Windows 8 hits 100 million sales, tweaks for mini-tablets in works

Microsoft Windows 8A Microsoft Surface tablet PC is displayed on a stand during its launch event with Microsoft Windows 8 in New York. (Reuters)

Microsoft Corp has sold 100 million Windows 8 licenses in the six months since launch, roughly in line with the previous version, but wants to combat sputtering interest in its flagship software with a substantial update to make it easier to use, and compatible with smaller tablets.

Windows 8 is the first Microsoft operating system primarily designed for touch commands, but it has failed to capture consumers' imaginations or make a dent in a tablet market dominated by Apple Inc and Samsung Electronics.

"Is it perfect? No. Are there things we need to change? Absolutely. We are being very real about what needs to change and changing it as thoughtfully and quickly as we can", said Tami Reller, co-head of Microsoft's Windows unit at the company's Redmond, Washington headquarters last week, where she announced the latest Windows sales figure, a number made public on Monday.

Microsoft will be rolling out an update to Windows 8, provisionally code-named 'Windows Blue', by the end of this year, Reller said. Details of the update will be released in the next few weeks.
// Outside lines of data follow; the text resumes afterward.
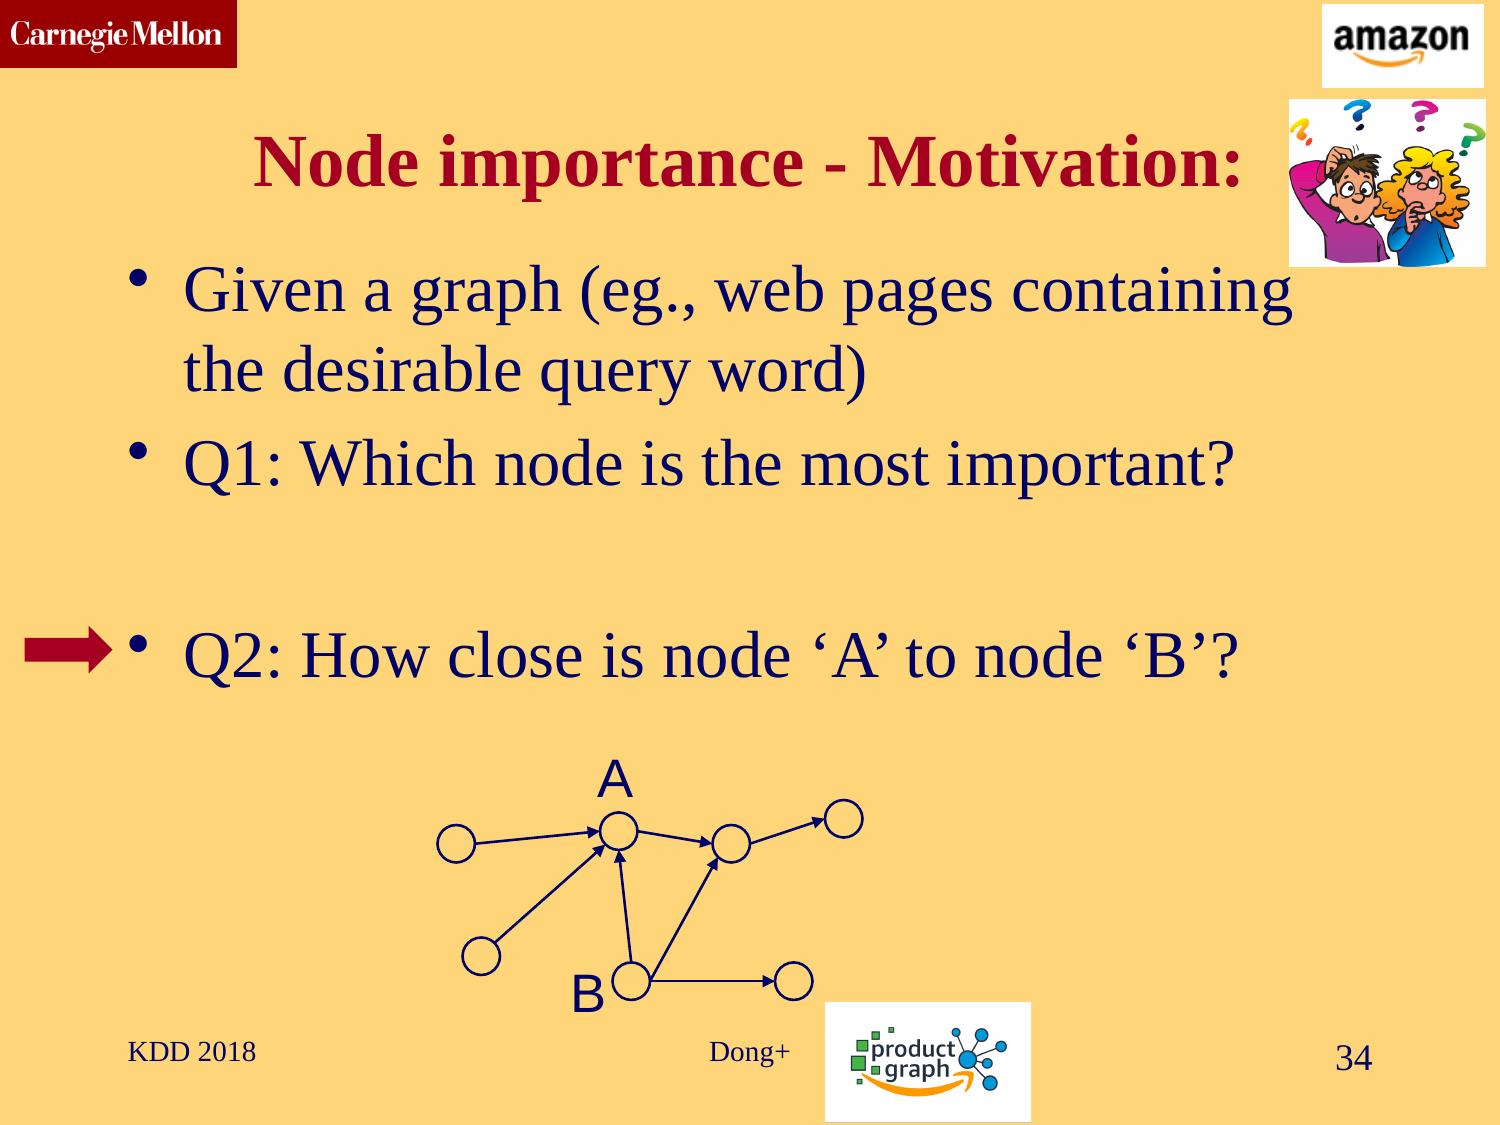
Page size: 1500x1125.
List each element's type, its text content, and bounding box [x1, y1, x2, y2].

text_box [713, 825, 749, 863]
text_box [24, 625, 113, 674]
list Given a graph (eg., web pages containing the desirable query word) Q1: Which node is the most important? Q2: How close is node ‘A’ to node ‘B’? [112, 237, 1388, 1001]
text_box [462, 937, 501, 976]
text_box [622, 962, 649, 1000]
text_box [638, 830, 712, 844]
slide_number 34 [1074, 1024, 1388, 1101]
footer Dong+ [512, 1024, 988, 1101]
picture [0, 0, 237, 68]
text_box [651, 858, 719, 980]
text_box B [555, 950, 622, 1031]
text_box [650, 982, 762, 990]
picture [1289, 99, 1486, 267]
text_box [476, 830, 599, 844]
title Node importance - Motivation: [112, 99, 1288, 213]
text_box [618, 849, 632, 963]
picture [1322, 4, 1484, 88]
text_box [750, 818, 824, 844]
text_box [437, 825, 474, 863]
slide_number KDD 2018 [112, 1024, 426, 1101]
text_box A [582, 735, 649, 816]
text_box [494, 845, 606, 942]
text_box [600, 816, 638, 850]
text_box [825, 800, 863, 838]
text_box [775, 962, 813, 1000]
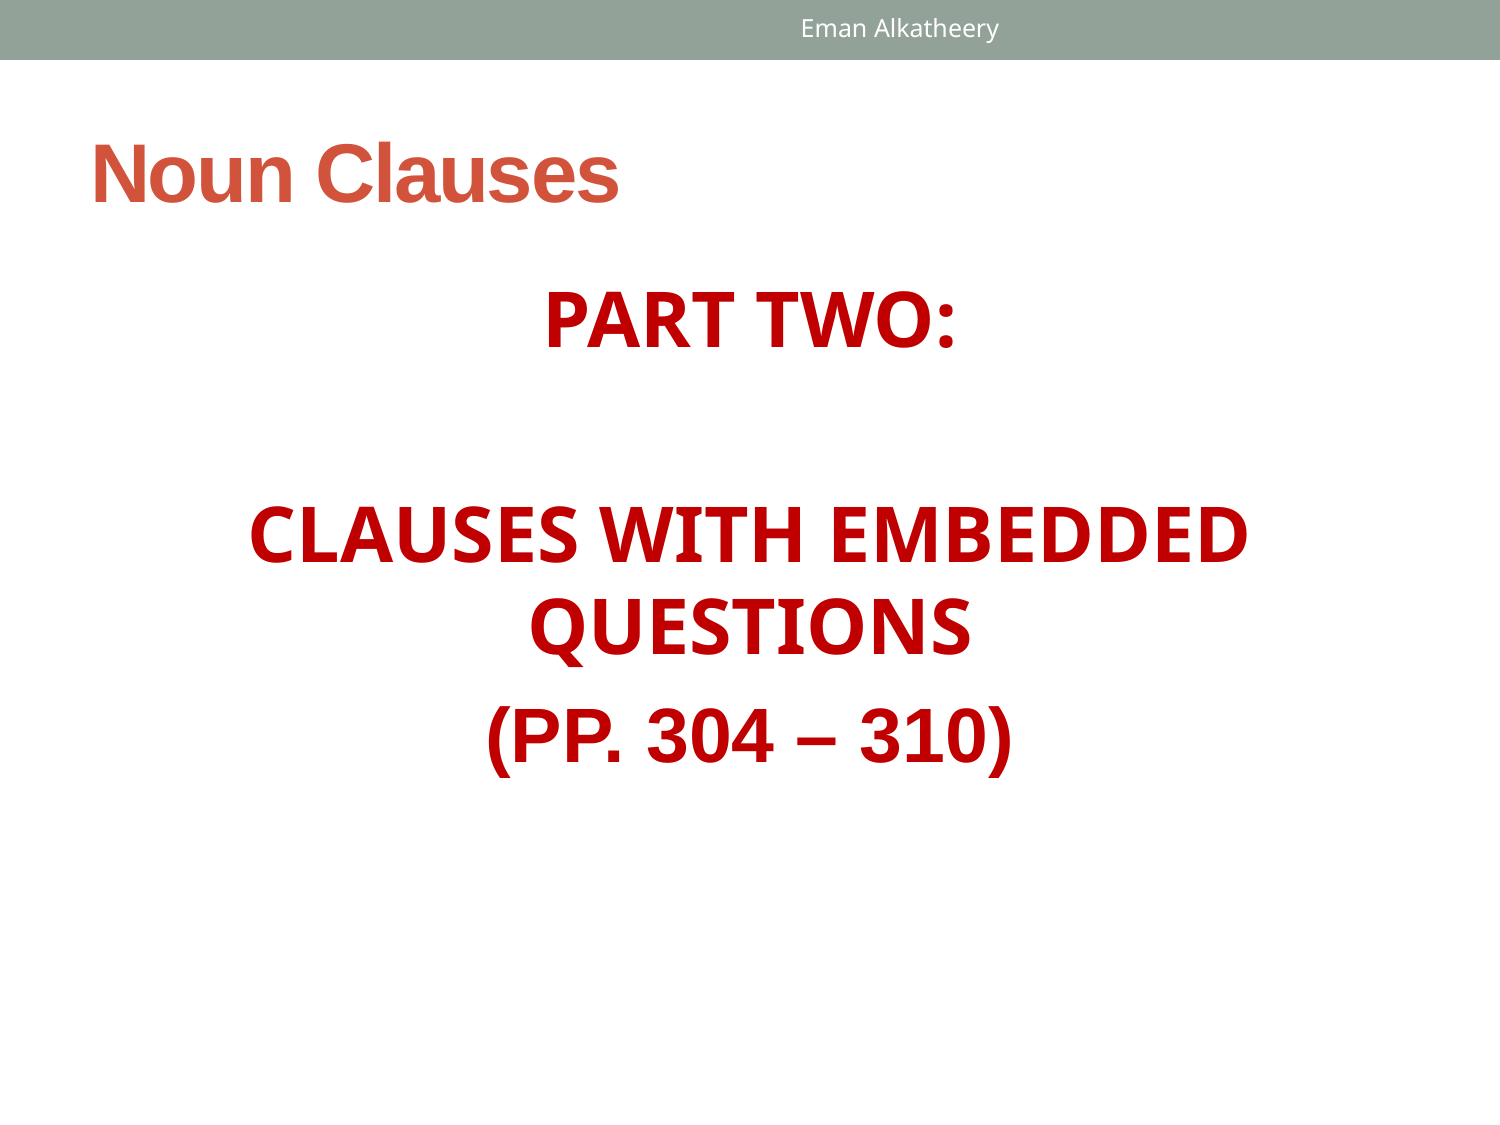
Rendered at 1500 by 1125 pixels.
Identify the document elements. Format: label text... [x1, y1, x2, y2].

title Noun Clauses [75, 87, 1425, 250]
footer Eman Alkatheery [562, 3, 1238, 57]
list PART TWO: CLAUSES WITH EMBEDDED QUESTIONS (PP. 304 – 310) [75, 262, 1425, 1063]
Although Microsoft has sold 100 million Windows 8 licenses since launch on October 26, matching Windows 7 sales three years previously, it looks unlikely that the new system will see progressively rising demand, as Windows 7 did, hitting 240 million sales in its first year.

Microsoft's last Windows 8 sales update was in early January, when it broke 60 million, suggesting only around 40 million license sales in the last four months, well below Windows 7's average sales rate.

Windows 7 was helped by the fact that it replaced the generally unpopular Windows Vista, whereas Windows 8 has confused many potential customers with its new-look 'tile'-based start screen and the omission of the traditional 'start' button.

"The learning curve is real, and we need to address it," said Reller. "We're not sitting back and saying, they will get used to it."